Encouraging Reluctant Pray-ers

By Paul Covert

One of our men recently wrote these words, “I wish my writing could reflect the passion and deep feelings I have experienced since I have become involved in the prayer ministry. My eyes have been opened and God has allowed me to see His world in a whole new way and to experience prayer to a much different level than I ever felt was possible.”

We hear this kind of positive report fairly often, but it wasn’t always this way. Many people were not raised in a home where prayer was practiced, so they are uncomfortable praying out loud. Add to that the evil intent of our enemy who will do all he can to cause people to feel awkward in prayer—and you have the perfect storm. But you can build your ministry around figuring out how to help people break through and get comfortable with prayer.

Core Belief in People’s Desire

It is important to believe that people would love to pray if they were just coached and had someone walk beside them for a while. We schedule events, trainings, schools of prayer, and small groups that are at the basic level for anyone who wants to grow in his or her prayer life.

One of our prayer partners, who couldn’t imagine ever praying in public, learned to love prayer ministry through the help of a mentor:

Well, I haven’t been around this prayer ministry that long, and it sure wasn’t at the top of my list of things I ever felt God calling me to do. My mentor and I had been talking regularly and he just threw it out as a suggestion, something for me to try out, and at first I thought he was joking. Me? Pray in public? No, I think you have the wrong guy.

But I stepped out in faith, and with my mentor literally holding my hand in the beginning, something inside me soon clicked. All of the stories I’d read in the Bible about God using ordinary, weak people suddenly came alive. It felt like I was one of them almost. I have never looked back.

Ways to Encourage New Pray-ers

We believe prayer ministry is as important as any work in the church, so we challenge the best leaders to join our team. These exceptional people make it work and help us weave these prayer principles throughout our ministry:

Offer easy entry points. We try to have places where people can begin praying that are easy entry points. For example, we hold an annual prayer conference designed to inspire people to get stronger in their prayer lives. We also offer a school of prayer each quarter that is four hours on a Sunday afternoon. We always include introductory topics such as, “How do I pray out loud?” We also add some meatier subjects—for instance, “Learning to pray for wisdom for life.”

Gear toward men. I never recruit women to pray. They will come and they will pray! But men will not if the room is all women or if it is too “fluffy.” We go to great lengths to make it male friendly.

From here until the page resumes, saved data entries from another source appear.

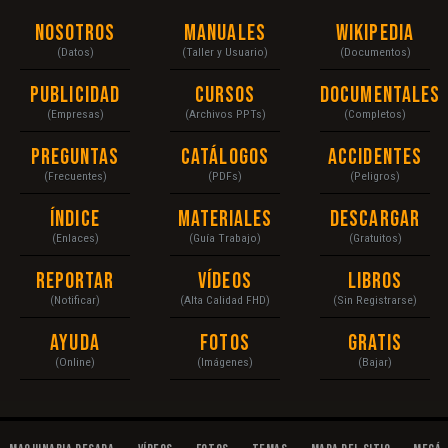
Nosotros
Manuales
Wikipedia
(Datos)
(Taller y Usuario)
(Documentos)
Publicidad
Cursos
Documentales
(Empresas)
(Archivos PPTs)
(Completos)
Preguntas
Catálogos
Accidentes
(Frecuentes)
(PDFs)
(Peligros)
Índice
Materiales
Descargar
(Enlaces)
(Guía Trabajo)
(Gratuitos)
Reportar
Vídeos
Libros
(Notificar)
(Alta Calidad FHD)
(Sin Registrarse)
Ayuda
Fotos
Gratis
(Online)
(Imágenes)
(Bajar)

Build relationships. I make sure I go to all the men’s retreats and the other events, looking for places I can develop men in prayer. Cathy, our associate prayer ministry director, does the same at all the women’s events. We connect with people and invite them to the prayer room to experience strategic, measured prayer—and they get hooked. Most of the people on our prayer teams have been recruited by someone and joined out of a trusted relationship.

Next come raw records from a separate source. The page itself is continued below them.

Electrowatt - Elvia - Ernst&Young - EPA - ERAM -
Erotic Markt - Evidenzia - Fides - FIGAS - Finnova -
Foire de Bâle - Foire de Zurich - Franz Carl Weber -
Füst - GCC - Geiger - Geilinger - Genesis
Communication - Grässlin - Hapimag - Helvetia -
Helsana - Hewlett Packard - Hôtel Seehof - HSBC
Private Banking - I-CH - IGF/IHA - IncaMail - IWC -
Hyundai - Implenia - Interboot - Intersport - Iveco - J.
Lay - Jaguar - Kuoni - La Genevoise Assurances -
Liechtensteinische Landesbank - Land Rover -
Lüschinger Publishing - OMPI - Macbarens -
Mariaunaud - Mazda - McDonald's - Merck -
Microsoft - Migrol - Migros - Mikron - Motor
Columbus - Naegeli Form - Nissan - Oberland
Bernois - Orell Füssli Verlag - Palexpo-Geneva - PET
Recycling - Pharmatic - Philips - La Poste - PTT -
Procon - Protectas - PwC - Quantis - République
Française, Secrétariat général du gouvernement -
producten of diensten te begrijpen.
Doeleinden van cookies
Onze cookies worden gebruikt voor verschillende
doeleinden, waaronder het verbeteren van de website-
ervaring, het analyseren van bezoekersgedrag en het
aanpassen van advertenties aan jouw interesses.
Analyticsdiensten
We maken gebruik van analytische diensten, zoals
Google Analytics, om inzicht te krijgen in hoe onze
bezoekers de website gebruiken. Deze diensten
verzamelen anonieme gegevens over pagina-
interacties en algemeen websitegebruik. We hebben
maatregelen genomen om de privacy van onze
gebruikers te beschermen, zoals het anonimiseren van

Make the prayer experience relevant and inspirational. One of the reasons people don’t attend prayer events is because they grow tired of praying for sick people. We intentionally don’t take prayer requests at many of our events. This approach helps people to realize that the focus in times of corporate prayer is not on them.

One of our major initiatives is helping the other ministries of the church build prayer into their lives, events, and departments. We do our best to be in the planning stages of new campuses or major events so that prayer is part of the DNA of the event—and eventually our church. It takes only a time or two before people begin to see the difference prayer makes in their ministries.

Communicate often and well. We produce a monthly newsletter to more than 2,000 people to inform them about the latest things happening in the prayer world. Most people find out about prayer events through this newsletter—or through Facebook or Twitter.

The truth is we have a long way to go in the area of prayer. We are not a house of prayer yet in the sense Jesus had in mind. But thankfully we have several wonderful servant ministers who will “not rest until this thing rocks.”

PAUL COVERT is prayer pastor at Central Christian Church, with several campuses in the Mesa, AZ, area. He is also the author of 52 Creative Ways to Pray.